E il racconto di questi quattro paesi è pressoché identico: la minaccia esterna da contenere (la Nato); un presunto “spazio vitale” da conquistare (quel “lebesraum” che avremmo voluto dimenticare), nel caso cinese nello stretto di Taiwan e nel mare di fronte alle Filippine, nel caso russo l’impero sovietico perduto; l’affermare un’idea assolutistica di “sovranità nazionale”, grazie alla quale il “sovrano” all’interno dei propri confini, può esercitare l’arbitrio più assoluto.
L’obiettivo è ambizioso: indebolire l’Occidente su più fronti possibili in Europa, Medio Oriente e Asia. La Cina sostiene lo sforzo bellico di Mosca con la fornitura di tecnologie dual use, migliaia di droni commerciali facilmente modificabili, semiconduttori e macchinari per la produzione bellica. Gli investimenti cinesi in Russia sono quadruplicati dall’inizio della guerra.

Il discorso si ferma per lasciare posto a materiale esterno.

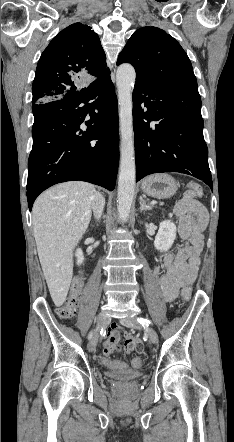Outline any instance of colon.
Wrapping results in <instances>:
<instances>
[{"mask_svg": "<svg viewBox=\"0 0 234 442\" xmlns=\"http://www.w3.org/2000/svg\"><path fill=\"white\" fill-rule=\"evenodd\" d=\"M188 190L197 195L201 196L203 193L202 186L197 182H190L187 185ZM84 285V275L79 274L73 281L70 294L64 304L59 306L56 309L57 315L62 319H69L73 317L76 313V309L79 302V295L83 289ZM191 287L185 286L182 291V297L184 300H189L191 297ZM133 342V341H132ZM141 342V341H140ZM136 351V350H134ZM97 360H99L102 364L108 366L113 370L115 373H123L127 372L129 370V363L125 360L116 359L114 357V351L106 349L103 352H99L96 355ZM133 365L132 368L135 371H138L141 369L143 362L141 357L136 356L132 359Z\"/></svg>", "mask_w": 234, "mask_h": 442, "instance_id": "obj_1", "label": "colon"}]
</instances>
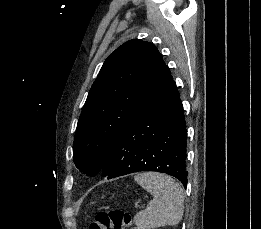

I rapporti fra la Russia, l’Iran e i suoi proxies sono noti da tempo: gli acquisti russi dei droni Shahed, che ogni notte fanno strage di civili in Ucraina, hanno superato i novecento milioni di dollari. L’Iran ha poi fornito a Mosca i missili R-122mm di fabbricazione nordcoreana e inviato istruttori militari in Crimea.
Pechino ha fornito a Teheran grandi quantità di ammonio perclorato, ingrediente fondamentale per produrre il combustibile solido per i missili balistici, acquista in valuta cinese il petrolio iraniano sotto embargo e promuove dal 7 ottobre un’ampia campagna di disinformazione sui social media cinesi e occidentali in supporto alla narrativa anti-israeliana.
Prima dell’invio di truppe in Ucraina, la Corea del Nord è stato lo storico fornitore di mitragliatrici e lanciagranate ad Hamas ed Hezbollah, molte delle quali trovate a Gaza, e da diversi anni collabora con l’Iran nello sviluppo di missili balistici intercontinentali (ICBM) con un raggio di azione superiore ai cinquemilacinquecento chilometri.
Alla luce di questo quadro in rapida evoluzione, è tempo per l’Europa e per l’Occidente di scelte coraggiose, a cominciare dall’invito formale all’Ucraina a diventare il trentatreesimo membro della Nato, iniziando da subito il percorso di piena integrazione nell’architettura di sicurezza euro-atlantica.